Activity list:
- A) Copy everything in the Project EAT article from "ProjectEATLogo Eating disorders" down to "transition from adolescence to adulthood.", word for word.
- B) According to the Project EAT article, what percentage of people in the disordered eating group during adolescence still showed dieting or disordered eating symptoms a decade later?
- C) List the factors that the Project EAT article says increased the chances of moving to a more severe group or decreased the chances of moving to a less severe group by adulthood.

Source passage:
┄┄┄┄┄┄┄┄┄┄┄┄┄┄┄┄┄┄┄┄
Project EAT

Identifying Eating Disorder Types and Patterns

									Charlie Plain |
																			March 22, 2017

ProjectEATLogo Eating disorders can take many forms and research shows that people with one version may transition to another over time. To learn more, researchers with the School of Public Health’s Project EAT (Eating and Activity Among Teens) looked at the types that develop and how they may play out over the transition from adolescence to adulthood.

The study was published in the International Journal of Eating Disorders.

“For the first time, we identified disordered eating groups and looked at the different transitions individuals made between the groups,” said lead author and Medical School postdoctoral fellow Cari Pearson Carter. “We wanted to find out what fueled those transitions over a 10-year period from adolescence to adulthood. The better we are able to understand what factors increase the possibility of developing disordered eating behaviors, the better chance we have to develop effective prevention efforts.”

Three groups emerged during the study:

  • Asymptomatic group (those with no eating disorder symptoms)
  • Dieting group (those who were trying to lose weight)
  • Disordered eating group (those who engaged in binge eating and purging)

The results found that 60 percent of individuals in the asymptomatic group during adolescence stayed in that group and did not develop disordered eating behaviors 10 years later.

In contrast, 75 percent of people in the disordered eating group in adolescence continued to show dieting or disordered eating symptoms a decade later.

“What this is really telling us is that disordered eating behaviors are difficult to stop once they begin,” says Carter.

The study also found that self-esteem played an important role in determining which group adolescents fell into. Those with higher self-esteem in adolescence tended to have a decreased chance of transitioning from the asymptomatic group to the disordered eating group in adulthood. Higher depression, family weight teasing, and substance-use increased the chances of moving to a more severe group or decreased the chances of transitioning to a less severe group by adulthood.

“The major takeaway is that early detection and intervention for disordered eating symptoms is critical — especially in young girls,” says Carter. “Talking to adolescents about behavioral and emotional concerns early on and how to effectively manage those could keep them from forming disordered eating habits that are really difficult to break.”

Carter hopes this study will inform parents and health professionals in providing more effective treatment options for those struggling with eating disorders and also prevent adolescents from developing disordered eating habits in the future.
┄┄┄┄┄┄┄┄┄┄┄┄┄┄┄┄┄┄┄┄
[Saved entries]
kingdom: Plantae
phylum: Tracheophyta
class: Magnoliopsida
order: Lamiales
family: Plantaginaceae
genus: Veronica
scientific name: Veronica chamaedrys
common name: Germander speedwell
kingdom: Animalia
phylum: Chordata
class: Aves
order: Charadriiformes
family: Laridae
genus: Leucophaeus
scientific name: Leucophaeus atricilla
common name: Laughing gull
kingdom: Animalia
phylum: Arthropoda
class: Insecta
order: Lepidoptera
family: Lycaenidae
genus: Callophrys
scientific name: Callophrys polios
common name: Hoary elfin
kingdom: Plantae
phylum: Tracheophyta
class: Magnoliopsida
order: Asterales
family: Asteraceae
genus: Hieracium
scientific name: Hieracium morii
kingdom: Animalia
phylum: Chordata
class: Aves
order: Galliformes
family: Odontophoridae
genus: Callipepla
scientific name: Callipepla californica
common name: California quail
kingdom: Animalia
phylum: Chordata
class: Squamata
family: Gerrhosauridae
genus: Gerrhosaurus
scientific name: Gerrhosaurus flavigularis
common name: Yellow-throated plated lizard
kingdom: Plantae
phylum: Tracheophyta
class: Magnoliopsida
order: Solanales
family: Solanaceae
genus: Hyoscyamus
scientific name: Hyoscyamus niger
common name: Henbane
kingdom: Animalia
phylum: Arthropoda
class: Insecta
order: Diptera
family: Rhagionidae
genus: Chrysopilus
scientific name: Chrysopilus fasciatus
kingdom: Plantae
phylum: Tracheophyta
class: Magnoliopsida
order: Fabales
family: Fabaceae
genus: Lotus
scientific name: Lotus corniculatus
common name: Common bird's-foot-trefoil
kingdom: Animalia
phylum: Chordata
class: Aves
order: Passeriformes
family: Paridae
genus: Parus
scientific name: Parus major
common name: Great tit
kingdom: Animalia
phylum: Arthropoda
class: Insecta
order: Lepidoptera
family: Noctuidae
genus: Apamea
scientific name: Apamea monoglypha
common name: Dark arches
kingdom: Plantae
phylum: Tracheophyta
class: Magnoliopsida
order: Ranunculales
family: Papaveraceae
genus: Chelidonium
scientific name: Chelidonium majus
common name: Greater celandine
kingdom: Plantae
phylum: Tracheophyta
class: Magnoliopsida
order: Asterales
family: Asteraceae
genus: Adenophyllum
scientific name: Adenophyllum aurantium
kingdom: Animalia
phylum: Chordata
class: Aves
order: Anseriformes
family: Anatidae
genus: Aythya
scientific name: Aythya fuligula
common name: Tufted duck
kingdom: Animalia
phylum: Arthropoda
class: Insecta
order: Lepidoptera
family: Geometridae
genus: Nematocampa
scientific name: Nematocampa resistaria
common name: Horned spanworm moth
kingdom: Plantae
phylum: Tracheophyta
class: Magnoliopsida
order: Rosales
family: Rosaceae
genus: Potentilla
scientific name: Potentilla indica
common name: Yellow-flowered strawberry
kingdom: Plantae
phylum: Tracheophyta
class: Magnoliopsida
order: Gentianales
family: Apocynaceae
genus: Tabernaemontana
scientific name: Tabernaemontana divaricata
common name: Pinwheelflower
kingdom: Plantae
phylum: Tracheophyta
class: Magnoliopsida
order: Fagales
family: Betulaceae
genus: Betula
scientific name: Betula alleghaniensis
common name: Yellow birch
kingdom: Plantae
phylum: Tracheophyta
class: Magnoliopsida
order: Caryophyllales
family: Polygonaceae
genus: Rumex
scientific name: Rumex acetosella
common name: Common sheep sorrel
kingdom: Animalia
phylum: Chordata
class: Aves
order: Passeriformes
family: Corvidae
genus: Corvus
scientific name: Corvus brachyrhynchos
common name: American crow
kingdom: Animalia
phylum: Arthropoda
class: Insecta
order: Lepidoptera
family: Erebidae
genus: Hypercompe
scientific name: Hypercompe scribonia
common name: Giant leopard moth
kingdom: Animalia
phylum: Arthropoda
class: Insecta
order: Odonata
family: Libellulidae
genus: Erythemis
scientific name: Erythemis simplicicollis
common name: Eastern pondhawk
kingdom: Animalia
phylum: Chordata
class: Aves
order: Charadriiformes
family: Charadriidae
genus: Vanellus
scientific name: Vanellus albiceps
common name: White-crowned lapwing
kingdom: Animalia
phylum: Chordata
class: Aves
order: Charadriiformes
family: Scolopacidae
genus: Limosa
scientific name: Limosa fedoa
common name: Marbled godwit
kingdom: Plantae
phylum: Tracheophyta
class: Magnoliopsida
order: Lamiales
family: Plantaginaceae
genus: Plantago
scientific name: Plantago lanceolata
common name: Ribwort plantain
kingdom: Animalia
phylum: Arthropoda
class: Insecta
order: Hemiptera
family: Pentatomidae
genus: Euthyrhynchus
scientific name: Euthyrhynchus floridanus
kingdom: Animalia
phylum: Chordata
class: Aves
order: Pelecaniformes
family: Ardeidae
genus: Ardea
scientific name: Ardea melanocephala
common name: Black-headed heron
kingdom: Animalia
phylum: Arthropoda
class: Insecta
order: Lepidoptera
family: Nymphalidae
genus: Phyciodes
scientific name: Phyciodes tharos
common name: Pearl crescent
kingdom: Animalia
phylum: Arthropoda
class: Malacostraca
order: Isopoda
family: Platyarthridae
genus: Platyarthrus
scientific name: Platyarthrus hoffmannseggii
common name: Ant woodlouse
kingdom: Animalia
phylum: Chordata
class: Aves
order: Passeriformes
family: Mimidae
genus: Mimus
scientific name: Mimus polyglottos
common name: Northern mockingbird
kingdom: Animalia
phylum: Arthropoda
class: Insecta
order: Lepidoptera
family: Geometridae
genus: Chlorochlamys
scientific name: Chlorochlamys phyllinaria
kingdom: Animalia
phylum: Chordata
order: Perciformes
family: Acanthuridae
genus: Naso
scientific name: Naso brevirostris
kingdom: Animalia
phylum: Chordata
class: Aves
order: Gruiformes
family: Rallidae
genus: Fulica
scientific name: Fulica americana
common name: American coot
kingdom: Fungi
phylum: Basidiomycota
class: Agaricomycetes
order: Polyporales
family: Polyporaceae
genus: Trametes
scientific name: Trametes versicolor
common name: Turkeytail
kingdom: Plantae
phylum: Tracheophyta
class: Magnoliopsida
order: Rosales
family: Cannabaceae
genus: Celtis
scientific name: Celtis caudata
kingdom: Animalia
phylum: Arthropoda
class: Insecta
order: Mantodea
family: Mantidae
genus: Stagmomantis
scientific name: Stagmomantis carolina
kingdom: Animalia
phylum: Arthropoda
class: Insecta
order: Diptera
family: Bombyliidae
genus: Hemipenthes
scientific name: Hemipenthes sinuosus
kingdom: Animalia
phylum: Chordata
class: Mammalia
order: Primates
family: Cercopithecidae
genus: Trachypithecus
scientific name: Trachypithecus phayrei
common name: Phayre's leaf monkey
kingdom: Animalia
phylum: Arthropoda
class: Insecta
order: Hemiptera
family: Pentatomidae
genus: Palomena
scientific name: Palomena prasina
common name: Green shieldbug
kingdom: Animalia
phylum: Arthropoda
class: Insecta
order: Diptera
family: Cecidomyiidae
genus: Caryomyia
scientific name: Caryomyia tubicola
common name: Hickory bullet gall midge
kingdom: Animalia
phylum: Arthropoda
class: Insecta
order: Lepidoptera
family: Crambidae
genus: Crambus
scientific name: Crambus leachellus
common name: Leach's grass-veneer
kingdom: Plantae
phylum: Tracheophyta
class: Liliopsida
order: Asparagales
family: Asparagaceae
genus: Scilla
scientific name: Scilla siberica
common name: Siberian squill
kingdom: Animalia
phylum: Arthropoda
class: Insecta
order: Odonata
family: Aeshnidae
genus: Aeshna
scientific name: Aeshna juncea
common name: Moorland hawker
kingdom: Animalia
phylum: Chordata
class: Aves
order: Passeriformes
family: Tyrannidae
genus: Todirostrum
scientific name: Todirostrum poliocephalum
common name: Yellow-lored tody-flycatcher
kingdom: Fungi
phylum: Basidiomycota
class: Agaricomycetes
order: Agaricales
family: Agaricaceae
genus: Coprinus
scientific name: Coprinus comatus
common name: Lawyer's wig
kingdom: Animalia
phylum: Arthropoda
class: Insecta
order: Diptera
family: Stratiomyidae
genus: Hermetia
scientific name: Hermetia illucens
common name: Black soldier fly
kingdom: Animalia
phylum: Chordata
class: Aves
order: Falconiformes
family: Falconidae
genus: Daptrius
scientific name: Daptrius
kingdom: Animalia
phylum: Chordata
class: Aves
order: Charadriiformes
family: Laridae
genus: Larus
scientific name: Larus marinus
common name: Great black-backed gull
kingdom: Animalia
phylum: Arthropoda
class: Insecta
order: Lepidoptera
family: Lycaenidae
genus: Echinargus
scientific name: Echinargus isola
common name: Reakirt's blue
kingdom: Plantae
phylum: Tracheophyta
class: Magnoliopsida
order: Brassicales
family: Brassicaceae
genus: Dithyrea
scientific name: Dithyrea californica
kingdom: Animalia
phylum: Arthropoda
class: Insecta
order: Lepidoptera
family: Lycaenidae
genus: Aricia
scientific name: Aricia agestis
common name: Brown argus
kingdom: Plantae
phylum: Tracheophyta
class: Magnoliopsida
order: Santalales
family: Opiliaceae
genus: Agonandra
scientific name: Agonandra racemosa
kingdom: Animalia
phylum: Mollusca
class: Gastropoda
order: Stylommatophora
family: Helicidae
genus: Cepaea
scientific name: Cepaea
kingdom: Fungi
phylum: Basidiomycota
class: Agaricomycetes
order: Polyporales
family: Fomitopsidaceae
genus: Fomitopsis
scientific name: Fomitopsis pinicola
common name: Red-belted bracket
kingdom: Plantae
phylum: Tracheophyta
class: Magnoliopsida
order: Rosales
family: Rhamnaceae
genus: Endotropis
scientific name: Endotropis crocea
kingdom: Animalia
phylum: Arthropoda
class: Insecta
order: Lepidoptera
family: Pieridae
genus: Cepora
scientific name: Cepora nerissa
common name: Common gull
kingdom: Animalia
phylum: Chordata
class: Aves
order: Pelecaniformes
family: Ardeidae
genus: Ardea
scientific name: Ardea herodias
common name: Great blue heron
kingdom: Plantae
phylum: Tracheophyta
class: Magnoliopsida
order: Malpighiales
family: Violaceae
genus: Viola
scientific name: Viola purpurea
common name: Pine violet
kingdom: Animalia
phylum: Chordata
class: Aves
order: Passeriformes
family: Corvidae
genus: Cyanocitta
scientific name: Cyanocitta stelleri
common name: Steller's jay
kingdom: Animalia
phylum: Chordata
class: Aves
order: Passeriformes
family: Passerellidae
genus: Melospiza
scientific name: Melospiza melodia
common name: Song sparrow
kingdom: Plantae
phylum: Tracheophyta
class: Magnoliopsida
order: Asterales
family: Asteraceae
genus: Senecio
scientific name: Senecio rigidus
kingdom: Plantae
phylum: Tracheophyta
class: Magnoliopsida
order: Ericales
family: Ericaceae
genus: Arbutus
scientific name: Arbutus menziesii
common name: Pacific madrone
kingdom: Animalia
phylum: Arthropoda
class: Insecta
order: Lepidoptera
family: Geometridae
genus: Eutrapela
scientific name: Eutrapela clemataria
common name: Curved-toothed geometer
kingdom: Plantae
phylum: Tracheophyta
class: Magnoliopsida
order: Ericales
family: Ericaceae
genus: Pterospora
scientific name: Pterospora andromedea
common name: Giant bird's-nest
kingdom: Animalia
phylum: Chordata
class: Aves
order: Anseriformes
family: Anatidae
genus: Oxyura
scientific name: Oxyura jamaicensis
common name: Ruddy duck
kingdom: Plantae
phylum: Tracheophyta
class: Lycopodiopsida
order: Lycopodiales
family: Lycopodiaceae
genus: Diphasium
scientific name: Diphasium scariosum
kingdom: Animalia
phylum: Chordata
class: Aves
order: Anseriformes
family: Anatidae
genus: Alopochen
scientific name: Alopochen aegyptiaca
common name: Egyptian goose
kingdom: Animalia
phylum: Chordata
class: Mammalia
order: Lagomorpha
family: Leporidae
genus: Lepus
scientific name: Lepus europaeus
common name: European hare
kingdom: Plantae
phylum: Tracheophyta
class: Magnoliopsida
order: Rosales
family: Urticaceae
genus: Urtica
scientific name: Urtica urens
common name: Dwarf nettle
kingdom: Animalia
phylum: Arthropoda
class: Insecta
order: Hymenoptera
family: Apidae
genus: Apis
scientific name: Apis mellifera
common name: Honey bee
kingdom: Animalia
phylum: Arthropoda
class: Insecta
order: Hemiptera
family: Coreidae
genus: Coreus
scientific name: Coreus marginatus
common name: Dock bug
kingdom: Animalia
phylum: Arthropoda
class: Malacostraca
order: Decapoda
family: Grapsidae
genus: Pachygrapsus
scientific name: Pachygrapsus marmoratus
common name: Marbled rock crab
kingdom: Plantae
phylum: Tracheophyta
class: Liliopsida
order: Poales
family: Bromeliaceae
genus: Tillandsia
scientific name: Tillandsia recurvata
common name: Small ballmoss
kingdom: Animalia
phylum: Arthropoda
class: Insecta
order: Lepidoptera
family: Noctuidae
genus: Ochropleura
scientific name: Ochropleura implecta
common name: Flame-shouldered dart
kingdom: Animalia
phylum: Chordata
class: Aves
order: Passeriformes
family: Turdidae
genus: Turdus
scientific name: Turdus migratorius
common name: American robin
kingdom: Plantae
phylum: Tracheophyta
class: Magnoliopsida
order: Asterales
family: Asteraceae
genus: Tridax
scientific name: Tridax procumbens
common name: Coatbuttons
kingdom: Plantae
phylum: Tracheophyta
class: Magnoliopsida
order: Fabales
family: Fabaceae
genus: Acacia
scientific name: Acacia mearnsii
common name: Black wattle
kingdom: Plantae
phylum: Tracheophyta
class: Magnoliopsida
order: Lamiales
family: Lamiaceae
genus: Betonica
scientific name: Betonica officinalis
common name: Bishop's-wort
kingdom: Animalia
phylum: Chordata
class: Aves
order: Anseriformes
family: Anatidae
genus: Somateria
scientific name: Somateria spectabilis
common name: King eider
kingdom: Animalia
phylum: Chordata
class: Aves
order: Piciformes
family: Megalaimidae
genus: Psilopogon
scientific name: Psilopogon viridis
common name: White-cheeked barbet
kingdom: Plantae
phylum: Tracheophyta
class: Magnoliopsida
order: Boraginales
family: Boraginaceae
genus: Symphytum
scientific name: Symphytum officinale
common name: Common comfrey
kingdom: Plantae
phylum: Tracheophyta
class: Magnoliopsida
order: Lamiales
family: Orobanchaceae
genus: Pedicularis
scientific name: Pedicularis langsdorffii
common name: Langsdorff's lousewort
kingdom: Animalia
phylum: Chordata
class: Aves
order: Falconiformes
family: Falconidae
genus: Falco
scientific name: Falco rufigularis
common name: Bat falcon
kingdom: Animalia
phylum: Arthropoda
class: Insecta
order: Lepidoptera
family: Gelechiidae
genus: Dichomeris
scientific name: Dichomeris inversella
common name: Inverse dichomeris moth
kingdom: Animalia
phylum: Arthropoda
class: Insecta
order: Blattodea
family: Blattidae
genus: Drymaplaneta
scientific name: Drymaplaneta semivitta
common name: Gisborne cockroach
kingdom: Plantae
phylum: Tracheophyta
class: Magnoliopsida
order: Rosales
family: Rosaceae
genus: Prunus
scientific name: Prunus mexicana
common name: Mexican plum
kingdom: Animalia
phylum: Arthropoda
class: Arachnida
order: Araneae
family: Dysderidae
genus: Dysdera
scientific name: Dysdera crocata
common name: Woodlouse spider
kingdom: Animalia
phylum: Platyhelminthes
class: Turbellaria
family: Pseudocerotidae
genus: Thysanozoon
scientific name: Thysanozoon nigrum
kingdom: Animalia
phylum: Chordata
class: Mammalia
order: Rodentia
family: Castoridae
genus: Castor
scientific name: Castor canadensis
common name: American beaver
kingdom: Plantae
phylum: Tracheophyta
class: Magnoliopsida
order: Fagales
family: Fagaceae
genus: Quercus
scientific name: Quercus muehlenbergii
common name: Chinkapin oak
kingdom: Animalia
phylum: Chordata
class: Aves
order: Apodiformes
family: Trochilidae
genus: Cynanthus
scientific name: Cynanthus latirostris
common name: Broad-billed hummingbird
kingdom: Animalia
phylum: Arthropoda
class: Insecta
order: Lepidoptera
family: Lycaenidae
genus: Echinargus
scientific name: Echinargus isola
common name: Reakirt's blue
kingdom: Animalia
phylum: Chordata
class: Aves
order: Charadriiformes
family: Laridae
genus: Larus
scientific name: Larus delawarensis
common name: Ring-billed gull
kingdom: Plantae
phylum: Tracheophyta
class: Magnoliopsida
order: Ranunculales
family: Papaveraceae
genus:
┄┄┄┄┄┄┄┄┄┄┄┄┄┄┄┄┄┄┄┄
Solution set:
- A)
ProjectEATLogo Eating disorders can take many forms and research shows that people with one version may transition to another over time. To learn more, researchers with the School of Public Health’s Project EAT (Eating and Activity Among Teens) looked at the types that develop and how they may play out over the transition from adolescence to adulthood.

- B) 75 percent

- C)
- Higher depression
- Family weight teasing
- Substance-use